The device unification process is multi-step, and will not happen immediately. The three main phases of the process are:
- Creation: The
UnifiedDeviceentity is created from the sourceHostandDeviceentities. - Correlation: The
UnifiedDeviceentity is correlated with otherUnifiedDeviceentities. - Merging: Highly correlated
UnifiedDeviceentities are merged.
Depending on the size of your graph and the number of integrations you have enabled, this process can take some time to complete.
Source Data
The unified representation is driven from the data found in Device and Host entities in your graph. Any integration or custom data that creates such entities will be part of the Unified Device experience.
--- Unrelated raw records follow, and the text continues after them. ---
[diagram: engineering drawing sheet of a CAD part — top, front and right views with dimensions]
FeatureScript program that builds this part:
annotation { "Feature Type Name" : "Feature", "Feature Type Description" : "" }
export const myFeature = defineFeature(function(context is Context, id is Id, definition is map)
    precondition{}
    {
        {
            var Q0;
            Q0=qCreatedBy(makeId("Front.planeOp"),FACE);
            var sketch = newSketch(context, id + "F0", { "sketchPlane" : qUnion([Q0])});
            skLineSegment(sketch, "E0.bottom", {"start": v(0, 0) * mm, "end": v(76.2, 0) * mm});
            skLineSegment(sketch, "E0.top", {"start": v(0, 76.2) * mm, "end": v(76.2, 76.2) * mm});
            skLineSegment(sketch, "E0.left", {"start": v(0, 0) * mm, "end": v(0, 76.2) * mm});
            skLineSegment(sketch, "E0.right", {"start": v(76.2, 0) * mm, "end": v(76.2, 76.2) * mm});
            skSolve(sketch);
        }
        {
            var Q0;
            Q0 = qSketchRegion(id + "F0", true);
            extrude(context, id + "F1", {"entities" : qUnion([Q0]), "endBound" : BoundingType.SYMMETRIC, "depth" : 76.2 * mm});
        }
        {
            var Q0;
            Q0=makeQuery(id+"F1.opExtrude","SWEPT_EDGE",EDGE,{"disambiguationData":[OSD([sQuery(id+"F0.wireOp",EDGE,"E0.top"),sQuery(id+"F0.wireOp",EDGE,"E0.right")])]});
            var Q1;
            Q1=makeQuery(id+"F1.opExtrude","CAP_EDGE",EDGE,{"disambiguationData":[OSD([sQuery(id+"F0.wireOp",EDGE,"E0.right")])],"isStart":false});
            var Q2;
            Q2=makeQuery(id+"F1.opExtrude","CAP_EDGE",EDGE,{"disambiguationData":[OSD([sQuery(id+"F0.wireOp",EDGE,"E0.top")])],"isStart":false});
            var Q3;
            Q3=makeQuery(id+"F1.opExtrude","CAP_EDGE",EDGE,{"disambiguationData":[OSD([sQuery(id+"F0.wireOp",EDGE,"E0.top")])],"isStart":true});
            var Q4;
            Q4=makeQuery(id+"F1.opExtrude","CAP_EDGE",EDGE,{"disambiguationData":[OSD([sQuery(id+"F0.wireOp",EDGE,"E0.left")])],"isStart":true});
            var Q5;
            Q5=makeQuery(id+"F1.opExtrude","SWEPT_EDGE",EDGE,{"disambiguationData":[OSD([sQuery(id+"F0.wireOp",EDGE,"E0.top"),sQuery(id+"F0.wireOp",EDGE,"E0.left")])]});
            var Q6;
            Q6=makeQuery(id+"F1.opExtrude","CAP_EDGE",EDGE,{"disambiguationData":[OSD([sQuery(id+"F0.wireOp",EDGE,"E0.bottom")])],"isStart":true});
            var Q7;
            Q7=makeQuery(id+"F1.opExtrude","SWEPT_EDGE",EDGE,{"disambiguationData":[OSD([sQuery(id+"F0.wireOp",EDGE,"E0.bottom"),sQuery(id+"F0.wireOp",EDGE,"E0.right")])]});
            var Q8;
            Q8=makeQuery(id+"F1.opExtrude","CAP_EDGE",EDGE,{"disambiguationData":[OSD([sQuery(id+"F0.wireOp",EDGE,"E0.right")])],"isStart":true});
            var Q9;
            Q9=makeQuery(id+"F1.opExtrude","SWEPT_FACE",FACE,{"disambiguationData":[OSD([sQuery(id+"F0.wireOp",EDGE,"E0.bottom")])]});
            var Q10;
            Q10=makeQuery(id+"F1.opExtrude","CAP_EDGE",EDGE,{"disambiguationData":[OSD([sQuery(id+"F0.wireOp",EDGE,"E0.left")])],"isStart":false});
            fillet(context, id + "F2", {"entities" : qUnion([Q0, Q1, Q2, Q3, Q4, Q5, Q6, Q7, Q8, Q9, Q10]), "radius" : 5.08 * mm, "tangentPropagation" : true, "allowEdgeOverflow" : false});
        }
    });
Unified Device expects to find the following normalized properties on the source Device and Host entities:
| Property | Type | Description | Notes |
|---|---|---|---|
ipv4Addresses | string[] | The IPv4 addresses of the device, public or private | |
ipv6Addresses | string[] | The IPv6 addresses of the device, public or private | IPv6 Addresses should be in their long format (e.g. 2607:FB90:1000:0000:0000:0000:0000:0001) |
macAddresses | string[] | The MAC addresses of the device | MAC Addresses should be lowercase and colon delineated (e.g. a4:83:e7:25:3e:f1). Managed or randomized MAC addresses should be excluded where possible |
publicIpAddresses | string[] | The public IP addresses of the device, both IPv4 and IPv6 | IP addresses that do not fall under private or reserved ranges |
privateIpAddresses | string[] | The private IP addresses of the device, both IPv4 and IPv6 | IP addresses that fall under private or reserved ranges |
hostname | string | The hostname of the device, or the leaf node of the FQDN | Case should be preserved. This is just the hostname, not the FQDN. For example the output of hostname -s |
fqdn | string | The fully qualified domain name of the device | Case should be preserved. This is the FQDN for the host. For example the output of hostname -f |
serial | string | The serial number of the device | As close as possible to the BIOS serial number. For example the output of dmidecode -t system on Linux, ioreg -l \| grep IOPlatformSerialNumber on macOS, or wmic csproduct get uuid on Windows |
deviceId | string[] | Other unique identifiers for the device | |
lastSeenOn | date | The last seen date of the device | |
make | string | The hardware make of the device | The hardware manufacturer for the device, such as Dell, HP, Lenovo, etc. |
model | string | The hardware model of the device | The device model, such as PowerEdge R740, EliteBook 840 G3, ThinkPad X1 Carbon 7th, etc. |
osName | string | The name of the operating system | |
osType | string | The type of the operating system | |
osDetails | string | The details of the operating system | |
osVersion | string | The version of the operating system | |
status | string | The status of the device |
Only some of these properties are used for correlation, although where possible integrations and custom data uploads should include as many of these properties as possible.
Correlation and Unification
There are various weighted properties that are used to determine if two devices are the same. The most important property is the serial property, which has a very strong weighting to determine if two devices are the same.
Additional correlation properties include macAddresses, hostname, fqdn, privateIpAddresses, and publicIpAddresses.
It is possible to view the correlations either between two UnifiedDevice entities that have not been merged, or between the source Hosts and their UnifiedDevice representations.